Tuesday, October 25, 2011

It's just a fantasy...its not the real thing...

I wrote this post a few weeks ago. Its a recurring dream I have. When I wrote it, I had just awoken and it was all fresh in my head. I have been having this same dream for years now. I didn't post it then because...eh, I don't know why exactly, just that it didn't feel right. I probably only have this dream 2-3 times in a whole year. I decided to post this today because I had it again this morning. That's twice in just a few weeks. I don't know that any of that has any significance, but I do know this dream is exactly the same, down to the last detail, every time I have it. Do any of you have any recurring dreams? What do you think they mean?


I dreamed about you again last night. Well, maybe it wasn't a dream. You know that period of time between waking and sleeping? Where your body still hasn't moved and your mind is still in that place where you're not consciously controlling your thoughts? That's where I see you. Where I feel you. Where I know you have to exist somewhere because if you didn't, then why would I be feeling you there so vividly? Does that count as a dream?

So today you visited me, again. It was the same as always. I open my eyes in the morning. There is a soft glow coming from my bedside table light. You are still asleep, laying facing me, on your side. Your lips are slightly parted. Your breaths deep, even. Your right hand is tucked beneath your pillow, palm up. The covers are pulled up over your shoulder and tucked loosely between your chin and collar bone. I look at your face and can see the little lines around your eyes. Proof of years of laughter and smiles.

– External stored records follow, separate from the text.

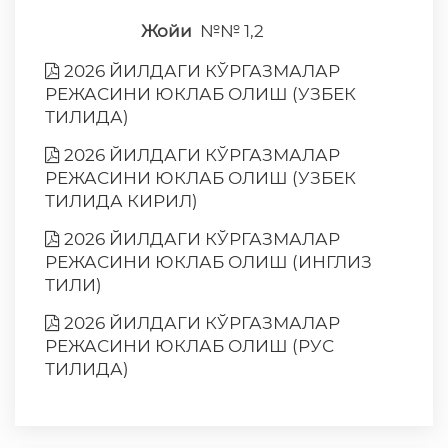
Жойи
№№ 1,2
2026 ЙИЛДАГИ КЎРГАЗМАЛАР
РEЖАСИНИ ЮКЛАБ ОЛИШ (УЗБЕК
ТИЛИДА)
2026 ЙИЛДАГИ КЎРГАЗМАЛАР
РEЖАСИНИ ЮКЛАБ ОЛИШ (УЗБЕК
ТИЛИДА КИРИЛ)
2026 ЙИЛДАГИ КЎРГАЗМАЛАР
РЕЖАСИНИ ЮКЛАБ ОЛИШ (ИНГЛИЗ
ТИЛИ)
2026 ЙИЛДАГИ КЎРГАЗМАЛАР
РEЖАСИНИ ЮКЛАБ ОЛИШ (РУС
ТИЛИДА)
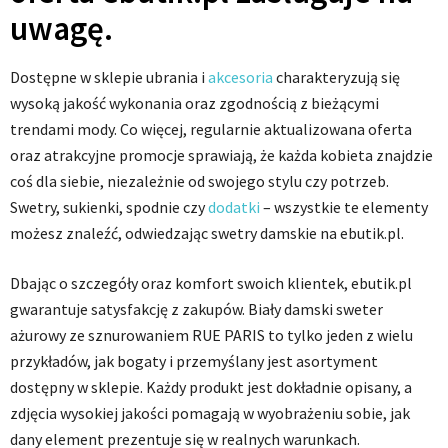
uwagę.
Dostępne w sklepie ubrania i
akcesoria
charakteryzują się
wysoką jakość wykonania oraz zgodnością z bieżącymi
trendami mody. Co więcej, regularnie aktualizowana oferta
oraz atrakcyjne promocje sprawiają, że każda kobieta znajdzie
coś dla siebie, niezależnie od swojego stylu czy potrzeb.
Swetry, sukienki, spodnie czy
dodatki
– wszystkie te elementy
możesz znaleźć, odwiedzając swetry damskie na ebutik.pl.
Dbając o szczegóły oraz komfort swoich klientek, ebutik.pl
gwarantuje satysfakcję z zakupów. Biały damski sweter
ażurowy ze sznurowaniem RUE PARIS to tylko jeden z wielu
przykładów, jak bogaty i przemyślany jest asortyment
dostępny w sklepie. Każdy produkt jest dokładnie opisany, a
zdjęcia wysokiej jakości pomagają w wyobrażeniu sobie, jak
dany element prezentuje się w realnych warunkach.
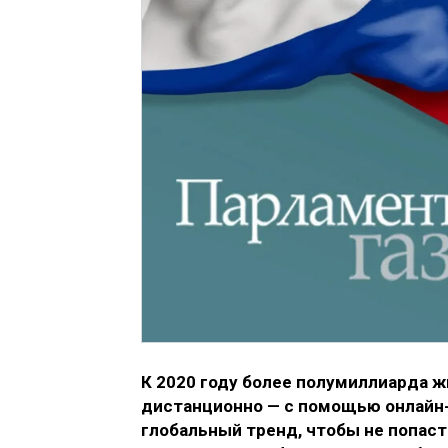
К 2020 году более полумиллиарда 
дистанционно — с помощью онлайн-к
глобальный тренд, чтобы не попаст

The thin, fine lines on your forehead remind me your life has been one with little worry-they're not as deep and pronounced as the ones I bear. Your hair has turned mostly silvery white, the dark strands now sporadically pepper your scalp. I think to myself how incredibly handsome you are. I have the sudden, uncontrollable urge to reach out and touch your face, so I do. My thumb brushes against your lips and you stir and slowly open your eyes, blinking the sleep away. You look at me and smile.

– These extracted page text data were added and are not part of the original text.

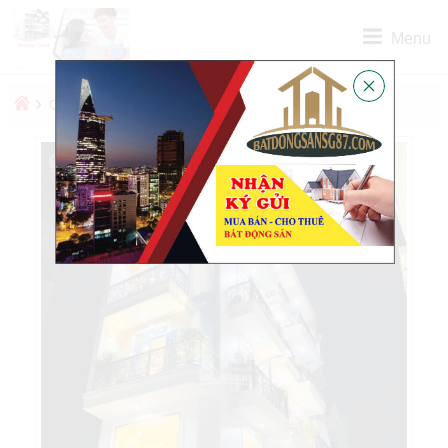
Menu
›
›
QUẬN
QUẬN PHÚ NHUẬN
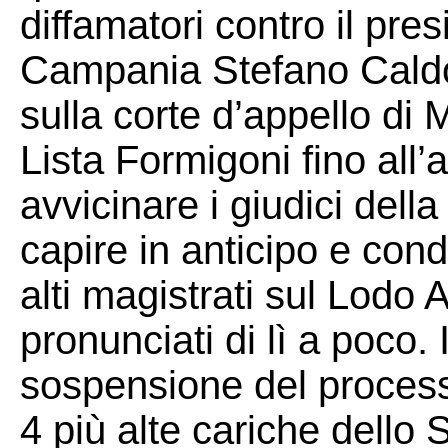
diffamatori contro il pre
Campania Stefano Caldor
sulla corte d’appello di 
Lista Formigoni fino all’
avvicinare i giudici dell
capire in anticipo e cond
alti magistrati sul Lodo 
pronunciati di lì a poco.
sospensione del process
4 più alte cariche dello 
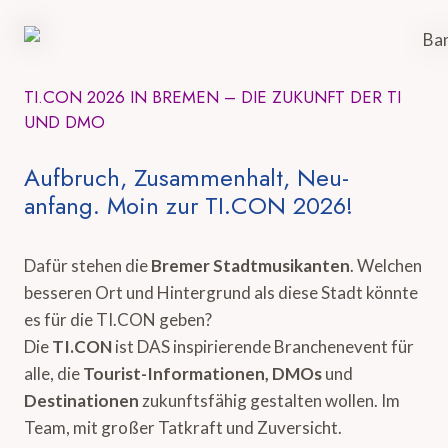
TI.CON 2026 IN BREMEN – DIE ZUKUNFT DER TI
UND DMO
Aufbruch, Zusammenhalt, Neu-
anfang. Moin zur TI.CON 2026!
Dafür stehen die
Bremer Stadtmusikanten
. Welchen
besseren Ort und Hintergrund als diese Stadt könnte
es für die TI.CON geben?
Die
TI.CON
ist DAS inspirierende Branchenevent für
alle, die
Tourist-Informationen, DMOs
und
Destinationen
zukunftsfähig gestalten wollen. Im
Team, mit großer Tatkraft und Zuversicht.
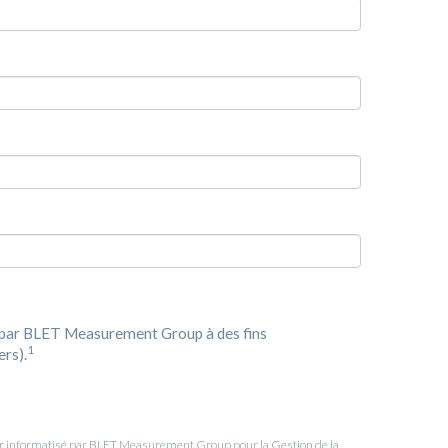
s par BLET Measurement Group à des fins
1
ers).
hier informatisé par BLET Measurement Group pour la Gestion de la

I feel my body begin to come out of its slumber and I close my eyes tightly in hopes of keeping you there. I can almost feel you fade and when I open my eyes the place where I just saw you sleeping is empty. Cold. I remember you aren't real. Just someone I have spent years dreaming about. I know the features I see are vague. Generic. The you I see isn't the you that will one day be. As I roll over and look at the ceiling I ask that God send you to me when I am ready to recognize you as you. So I don't pass you by because I am too caught up in my own life. So that I don't miss my chance to finally have my dream become my reality.